While working with batch insertion in jOOQ (v3.14.4) I noticed some inconsistency when looking into PostgreSQL (v12.6) logs.
When doing context.batch(<query>).bind(<1st record>).bind(<2nd record>)...bind(<nth record>).execute()
the logs show that the records are actually inserted one by one instead of all in one go.
While doing context.insert(<fields>).values(<1st record>).values(<2nd record>)...values(<nth record>)
actually inserts everything in one go judging by the postgres logs.
Is it a bug in the jOOQ itself or was I using the batch(...)
functionality incorrectly?
Here are 2 code snippets that are supposed to do the same but in reality, the first one inserts records one by one while the second one actually does the batch insertion.
public void batchInsertEdges(List<EdgesRecord> edges) {
Query batchQuery = context.insertInto(Edges.EDGES,
Edges.EDGES.SOURCE_ID, Edges.EDGES.TARGET_ID, Edges.EDGES.CALL_SITES,
Edges.EDGES.METADATA)
.values((Long) null, (Long) null, (CallSiteRecord[]) null, (JSONB) null)
.onConflictOnConstraint(Keys.UNIQUE_SOURCE_TARGET).doUpdate()
.set(Edges.EDGES.CALL_SITES, Edges.EDGES.as("excluded").CALL_SITES)
.set(Edges.EDGES.METADATA, field("coalesce(edges.metadata, '{}'::jsonb) || excluded.metadata", JSONB.class));
var batchBind = context.batch(batchQuery);
for (var edge : edges) {
batchBind = batchBind.bind(edge.getSourceId(), edge.getTargetId(),
edge.getCallSites(), edge.getMetadata());
}
batchBind.execute();
}
public void batchInsertEdges(List<EdgesRecord> edges) {
var insert = context.insertInto(Edges.EDGES,
Edges.EDGES.SOURCE_ID, Edges.EDGES.TARGET_ID, Edges.EDGES.CALL_SITES, Edges.EDGES.METADATA);
for (var edge : edges) {
insert = insert.values(edge.getSourceId(), edge.getTargetId(), edge.getCallSites(), edge.getMetadata());
}
insert.onConflictOnConstraint(Keys.UNIQUE_SOURCE_TARGET).doUpdate()
.set(Edges.EDGES.CALL_SITES, Edges.EDGES.as("excluded").CALL_SITES)
.set(Edges.EDGES.METADATA, field("coalesce(edges.metadata, '{}'::jsonb) || excluded.metadata", JSONB.class))
.execute();
}
I would appreciate some help to figure out why the first code snippet does not work as intended and second one does. Thank you!

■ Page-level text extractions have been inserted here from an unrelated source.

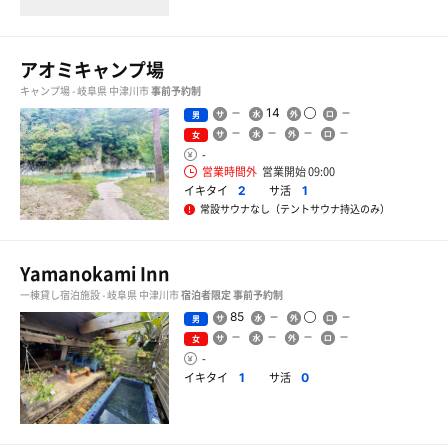
アオミキャンプ場
キャンプ場 - 岐阜県 中津川市
事前予約制
14
男
女
-
営業時間外
営業開始 09:00
イキタイ
サ活
2
1
常設サウナなし（テントサウナ持込のみ）
Yamanokami Inn
一棟貸し宿泊施設 - 岐阜県 中津川市
宿泊者限定
事前予約制
85
男
女
-
イキタイ
サ活
1
0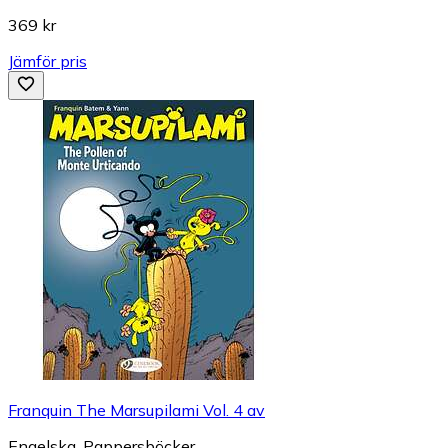
369 kr
Jämför pris
Franquin The Marsupilami Vol. 4 av
Engelska, Pappersböcker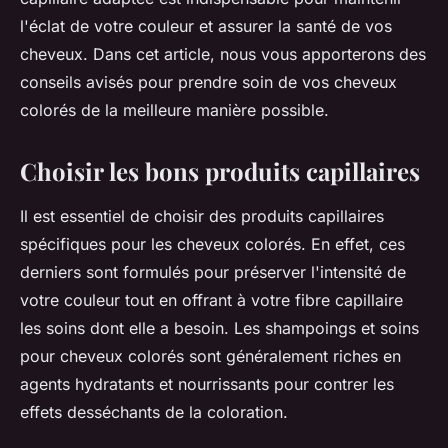
l'éclat de votre
couleur
et assurer la santé de vos
cheveux. Dans cet article, nous vous apporterons des
conseils avisés pour prendre soin de vos cheveux
colorés de la meilleure manière possible.
Choisir les bons produits capillaires
Il est essentiel de choisir des
produits capillaires
spécifiques pour les cheveux colorés. En effet, ces
derniers sont formulés pour préserver l'intensité de
votre couleur tout en offrant à votre
fibre capillaire
les soins dont elle a besoin. Les
shampoings
et
soins
pour cheveux colorés sont généralement riches en
agents hydratants et nourrissants pour contrer les
effets desséchants de la coloration.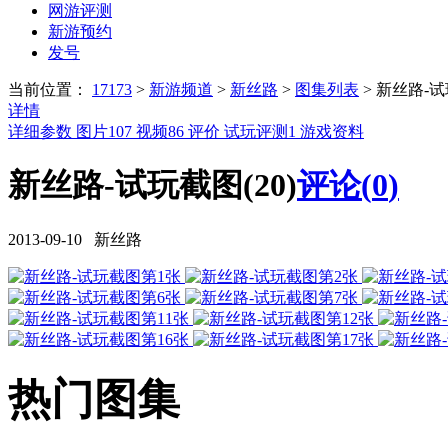
网游评测
新游预约
发号
当前位置：
17173
>
新游频道
>
新丝路
>
图集列表
>
新丝路-
详情
详细参数
图片
107
视频
86
评价
试玩评测
1
游戏资料
新丝路-试玩截图(20)
评论(
0
)
2013-09-10 新丝路
热门图集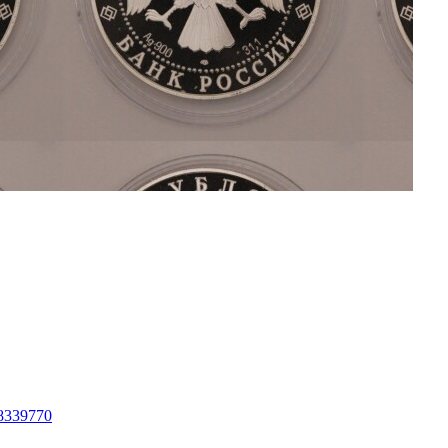
48339770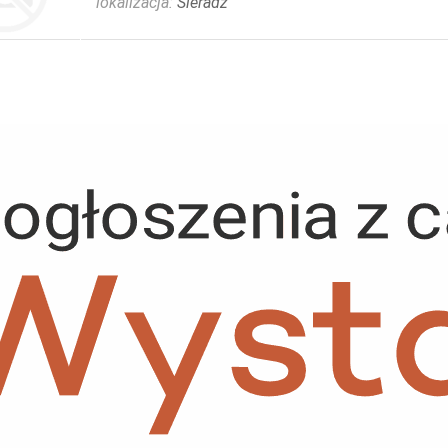
lokalizacja:
Sieradz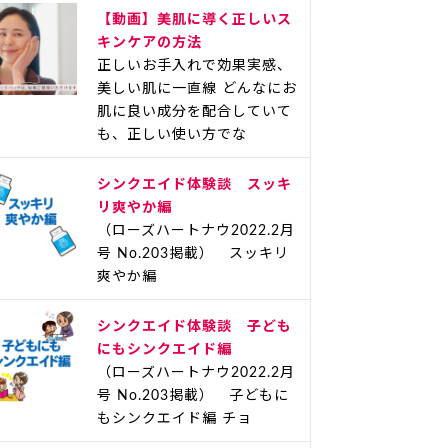
【動画】美肌に導く正しいス
キンケアの方法
正しいお手入れで効果実感、
美しい肌に一直線 どんなにお
肌に良い成分を配合していて
も、正しい使い方でな
シンクエイド体験談 スッキ
リ爽やか編
（ローズハートナウ2022.2月
号 No.203掲載） スッキリ
爽やか編
シンクエイド体験談 子ども
にもシンクエイド編
（ローズハートナウ2022.2月
号 No.203掲載） 子どもに
もシンクエイド編 チョ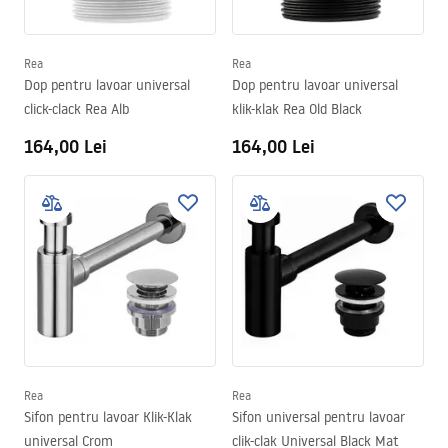
Rea
Rea
Dop pentru lavoar universal
Dop pentru lavoar universal
click-clack Rea Alb
klik-klak Rea Old Black
164,00 Lei
164,00 Lei
Rea
Rea
Sifon pentru lavoar Klik-Klak
Sifon universal pentru lavoar
universal Crom
clik-clak Universal Black Mat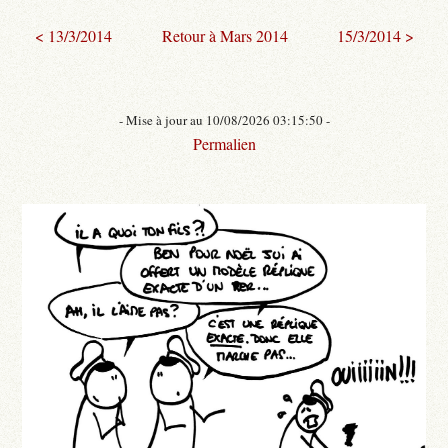
< 13/3/2014
Retour à Mars 2014
15/3/2014 >
- Mise à jour au 10/08/2026 03:15:50 -
Permalien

There's a difference between "batch processing" (as in JDBC batch) and "bulk processing" (as in what many RDBMS call "bulk updates").
This page of the manual about data import explains the difference.
- Bulk size: The number of rows that are sent to the server in one SQL statement.
- Batch size: The number of statements that are sent to the server in one JDBC statement batch.
These are fundamentally different things. Both help improve performance. Bulk data processing does so by helping the RDBMS optimise resource allocation algorithms as it knows it is about to insert 10 records. Batch data processing does so by reducing the number of round trips between client and server. Whether either approach has a big impact on any given RDBMS is obviously vendor specific.
In other words, both of your approaches work as intended.